5. Multimodal Materials Repositories
One geology/geography faculty member provides materials in “basically every modality.” The upfront lift is significant, but it supports all students and eliminates constant retrofitting.
The Call to Action: Create Conversation Spaces
The workshop’s most persistent question came at the end: “How do we keep these conversations going?”
Not just with students who bring accommodation letters. Not just in one-off professional development. But as ongoing dialogue among colleagues about:
- The gap between our written policies and our actual values
- What we really need students to achieve versus what’s tradition
- How to balance flexibility with rigor
- When to involve advisors, counselors, and disability services
- What the pandemic taught us about who accessibility serves (everyone)
Dr.

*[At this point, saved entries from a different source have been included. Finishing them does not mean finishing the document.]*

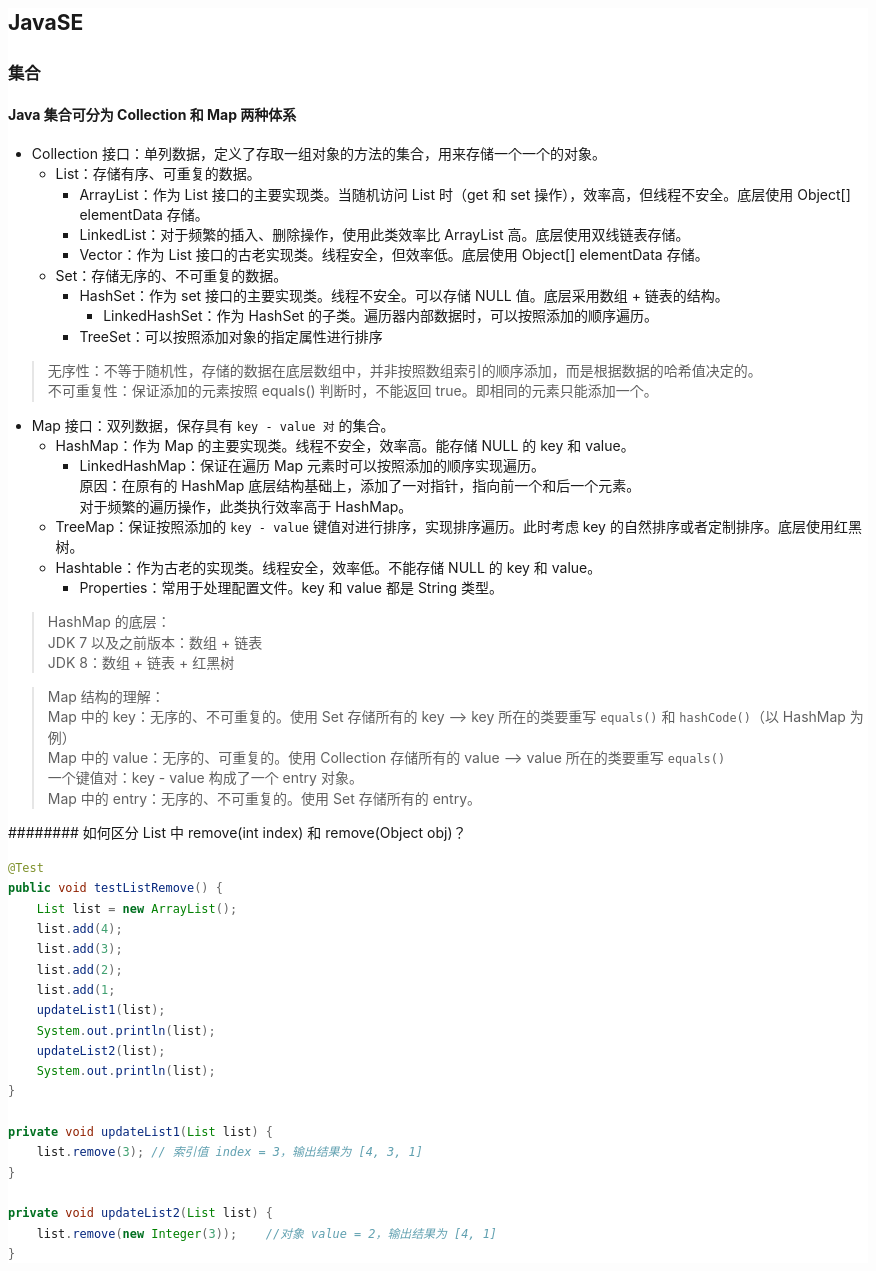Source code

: ## JavaSE

### 集合

#### Java 集合可分为 Collection 和 Map 两种体系

- Collection 接口：单列数据，定义了存取一组对象的方法的集合，用来存储一个一个的对象。
	- List：存储有序、可重复的数据。
		- ArrayList：作为 List 接口的主要实现类。当随机访问 List 时（get 和 set 操作），效率高，但线程不安全。底层使用 Object[] elementData 存储。
		- LinkedList：对于频繁的插入、删除操作，使用此类效率比 ArrayList 高。底层使用双线链表存储。
		- Vector：作为 List 接口的古老实现类。线程安全，但效率低。底层使用 Object[] elementData 存储。
	- Set：存储无序的、不可重复的数据。
		- HashSet：作为 set 接口的主要实现类。线程不安全。可以存储 NULL 值。底层采用数组 + 链表的结构。
			- LinkedHashSet：作为 HashSet 的子类。遍历器内部数据时，可以按照添加的顺序遍历。
		- TreeSet：可以按照添加对象的指定属性进行排序

> 无序性：不等于随机性，存储的数据在底层数组中，并非按照数组索引的顺序添加，而是根据数据的哈希值决定的。<br>
> 不可重复性：保证添加的元素按照 equals() 判断时，不能返回 true。即相同的元素只能添加一个。

- Map 接口：双列数据，保存具有 `key - value 对` 的集合。
	- HashMap：作为 Map 的主要实现类。线程不安全，效率高。能存储 NULL 的 key 和 value。
		- LinkedHashMap：保证在遍历 Map 元素时可以按照添加的顺序实现遍历。<br>
		原因：在原有的 HashMap 底层结构基础上，添加了一对指针，指向前一个和后一个元素。<br>
		对于频繁的遍历操作，此类执行效率高于 HashMap。
	- TreeMap：保证按照添加的 `key - value` 键值对进行排序，实现排序遍历。此时考虑 key 的自然排序或者定制排序。底层使用红黑树。
	- Hashtable：作为古老的实现类。线程安全，效率低。不能存储 NULL 的 key 和 value。
		- Properties：常用于处理配置文件。key 和 value 都是 String 类型。

> HashMap 的底层：<br>
> JDK 7 以及之前版本：数组 + 链表<br>
> JDK 8：数组 + 链表 + 红黑树

> Map 结构的理解：<br>
> Map 中的 key：无序的、不可重复的。使用 Set 存储所有的 key --> key 所在的类要重写 `equals()` 和 `hashCode()`（以 HashMap 为例）<br>
> Map 中的 value：无序的、可重复的。使用 Collection 存储所有的 value --> value 所在的类要重写 `equals()`<br>
> 一个键值对：key - value 构成了一个 entry 对象。<br>
> Map 中的 entry：无序的、不可重复的。使用 Set 存储所有的 entry。<br>

######## 如何区分 List 中 remove(int index) 和 remove(Object obj)？

```java
@Test
public void testListRemove() {
	List list = new ArrayList();
	list.add(4);
	list.add(3);
	list.add(2);
	list.add(1;
	updateList1(list);
	System.out.println(list);
	updateList2(list);
	System.out.println(list);
}

private void updateList1(List list) {
	list.remove(3);	// 索引值 index = 3，输出结果为 [4, 3, 1]
}

private void updateList2(List list) {
	list.remove(new Integer(3));	//对象 value = 2，输出结果为 [4, 1]
}
```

Cawthon emphasized: “There’s gray area with accessibility, and we have a lot of discretion on how we can respond.” That discretion shouldn’t be exercised in isolation.
Where to Start
This week:
- Review your syllabus for honesty: Does it reflect what you’d actually do?
- Check captions on your videos (auto-captions aren’t adequate without review)
- Email students who submitted accommodation letters to check in
- Finish grading with “How are you?” comments on missing work
This semester:
- Have a conversation with a colleague about a real scenario
- Connect with your disability services office to learn what’s working on campus
- Consider one universal design change that would help all students
This year:
- Build a repository of multimodal materials
- Redesign one course element to reduce retrofitting
- Create a faculty learning community around accessibility
The goal isn’t perfection. It’s creating spaces where faculty can think together about the human beings in our classrooms—including the 37% who never disclose—and design learning experiences that work for their beautifully diverse brains and bodies.